I don't think this necessarily requires a major version change, but it could. A lot depends on whether the hypothetical client code I described above is or is not using this library "as intended" - or, put another way, whether this is a kind of backwards compatibility the authors intend to support. A lot could be inferred from the presence or absence of a #[non_exhaustive] marker on the error type, for example, as that would communicate the intentions of the developers with respect to adding values to the error enumeration later on.

However, I would err on the side of caution in most cases, and reserve this change for the next major version, unless there is a strong user community request for it in the current version and little risk of the technical compatibility risk turning into an actual problem.

1 Like

Thanks for the answers! I think this solves my problem. Let me summarize the conclusion.

The Panics section documents the function behavior. It doesn't document conditions under which the function should not be called, but would still have a reasonable behavior if it was called. This is opposed to the Safety section which documents when the function should not be called, and would not have a reasonable behavior if it was called. Because of this distinction, the Safety section can be weakened, but the Panics section cannot.

If one wants a safe function with conditions under which it should not be called, it should explicitly mention that it is a user error to call the function under those conditions, but that if by accident it were to happen, the behavior is safe but otherwise unspecified (for example a panic). Only then the behavior can be changed (as long as it remains safe), because it was documented so.

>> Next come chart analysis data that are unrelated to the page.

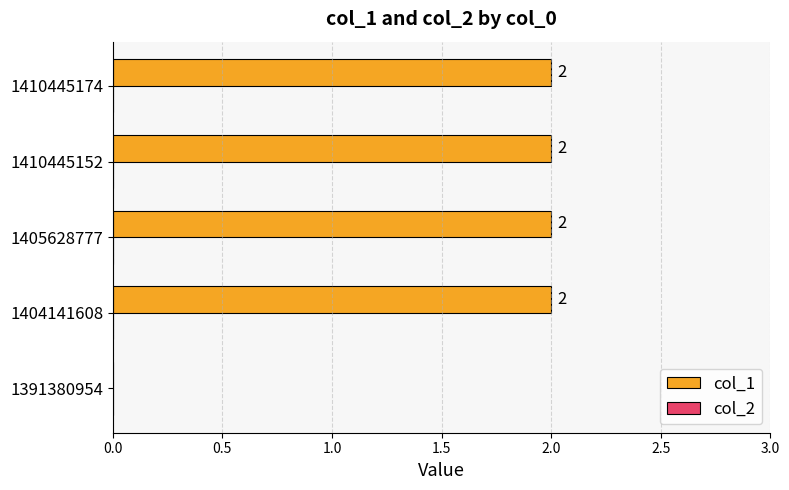

What is the change in value from 1391380954 to 1404141608?

+2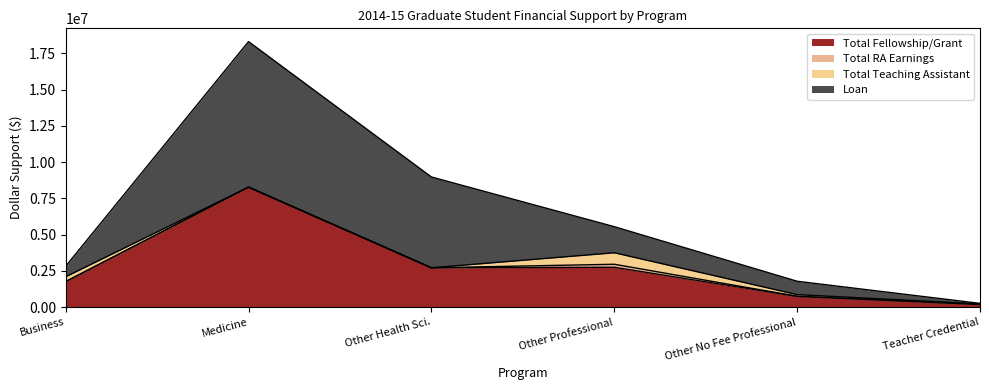

What is the label of the 6th point from the left?

Teacher Credential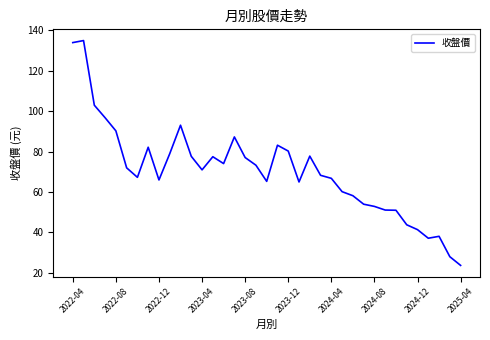

What is the maximum value shown in the chart?

135.0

One can see those conditions as safe UBs and they probably deserve a separate section between Panics and Safety (maybe Unspecified, Undefined, Unstable, Invalid, ... I'll need to think about it).

1 Like

I think this is too weak — in an error case, it is desirable to guarantee that the function will not return Ok. There are cases where misbehavior-without-error (“safe UB”) is unavoidable without compromising desirable properties — for example, sorting or hashing with an inconsistent comparison or hash function — but in the kind of cases you started the discussion with, I think we can and should say something stronger and more useful to rely on. Exactly what would be best, I’m not sure. I can see how having a dedicated section would be elegant, but I think it’s also reasonable to just say “Currently panics if X; this may change.”

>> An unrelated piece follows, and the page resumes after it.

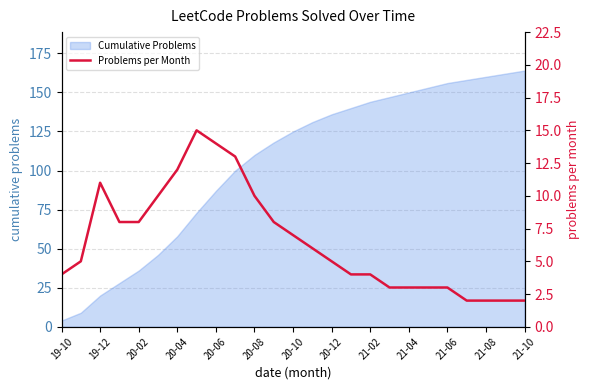

At which label is Cumulative Problems closest to 84?

20-06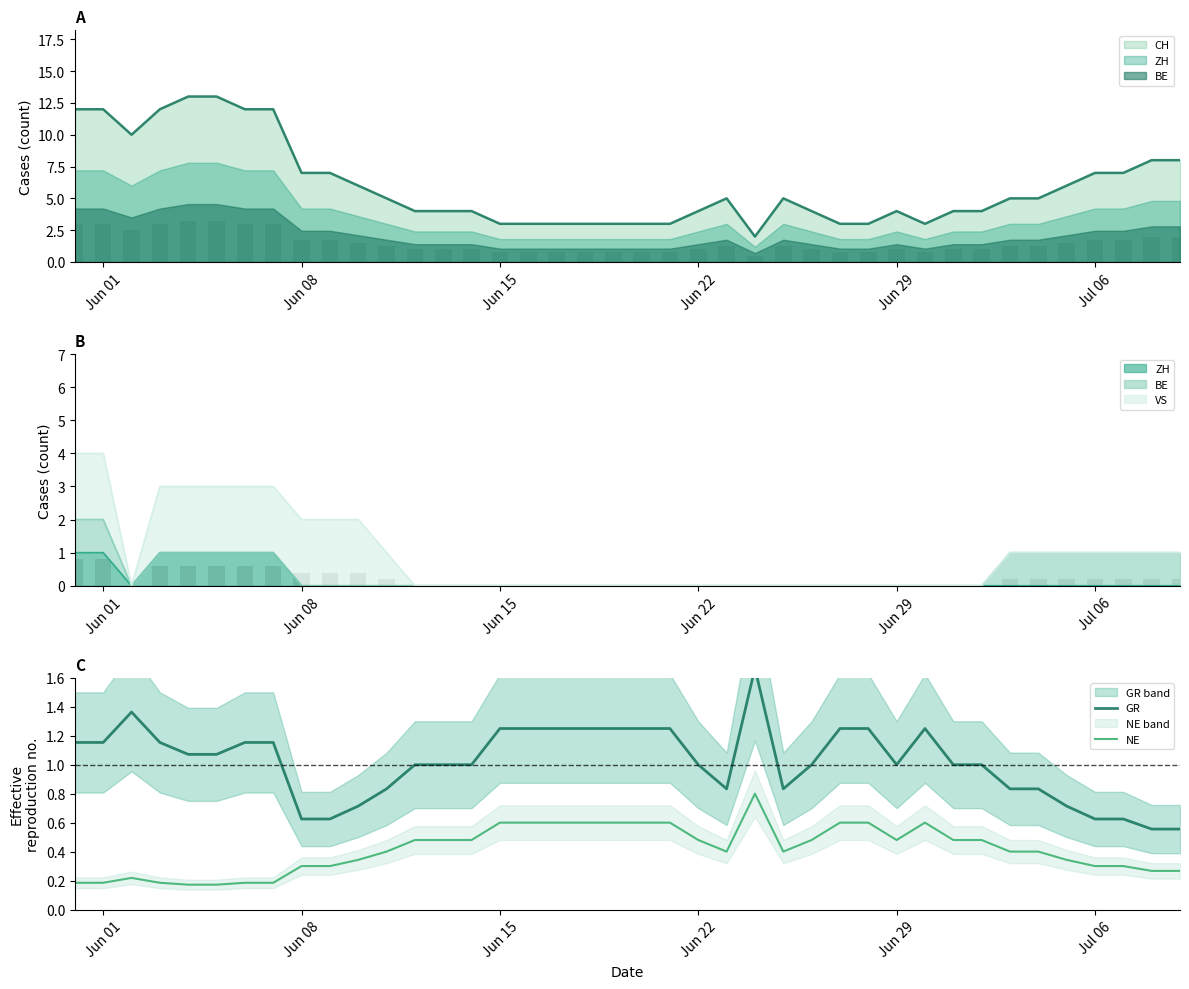

List the series in order of their peak value, highest first.

GR, NE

My expectations would be more in line with the classic xkcd comic:

Within this context, I agree with @derspiny:

With the caveat that if you have a significant number of users, telling them they are holding the tool wrong will be cold comfort if their code has broken.

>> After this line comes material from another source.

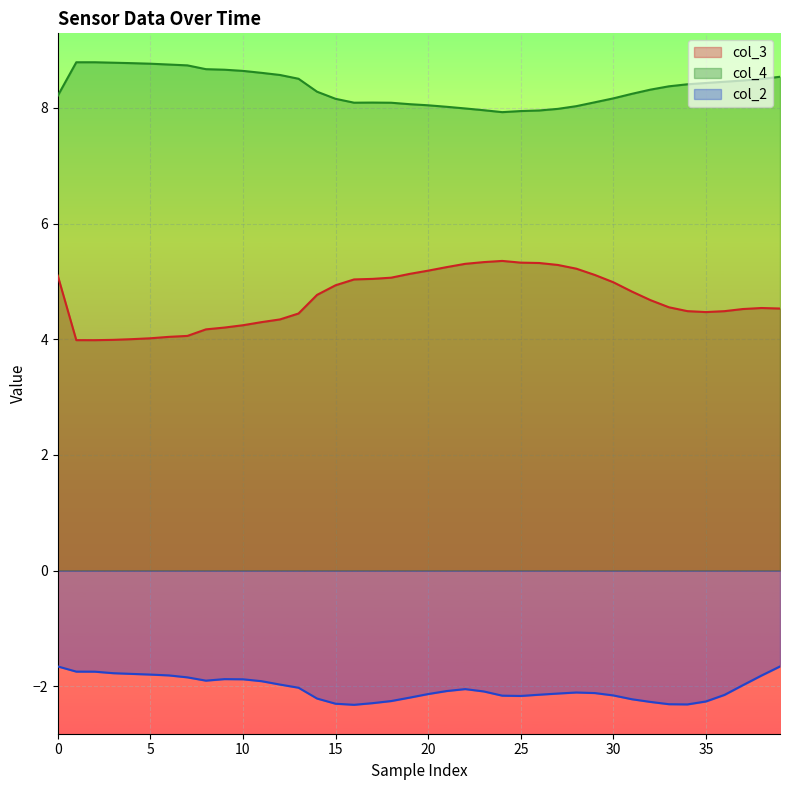

True or false: col_2 and col_3 intersect in this chart.

False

That's actually the whole point. You're doing the same mistake as I did by trying to be helpful and provide a strong specification. What if in the future, you realize that users sometimes only want to decrypt a prefix of the cyphertext, but they have to provide the whole cyphertext because the tag is at the end, and they don't want to allocate a too big buffer for the plaintext. Then you'll be happy you can actually return Ok and just decrypt a prefix.

The idea behind the Unspecified section is exactly the same as Safety, except that it's safe. The idea being to specify conditions that are outside the function contract. The function should not be called under those conditions. If it is, you either get UB (with Safety) or something safe (with Unspecified). This brings to your next point: it is safe to delete files.

That's indeed a good alternative. Probably something along those lines would match what I want: "This function should not be called if X. To be safe, this function will currently panic if that's the case. This behavior may change with a minor bump." That way, users who can't be sure they won't accidentally call the function outside its contract, would restrict their dependency version to the next minor version instead of the next major one.

That's Hyrum's Law. I don't have any issue breaking users that don't read the documentation. This is also why I won't break users that read the documentation. That's a contract. If you write unsafe code, this kind of things is extremely important.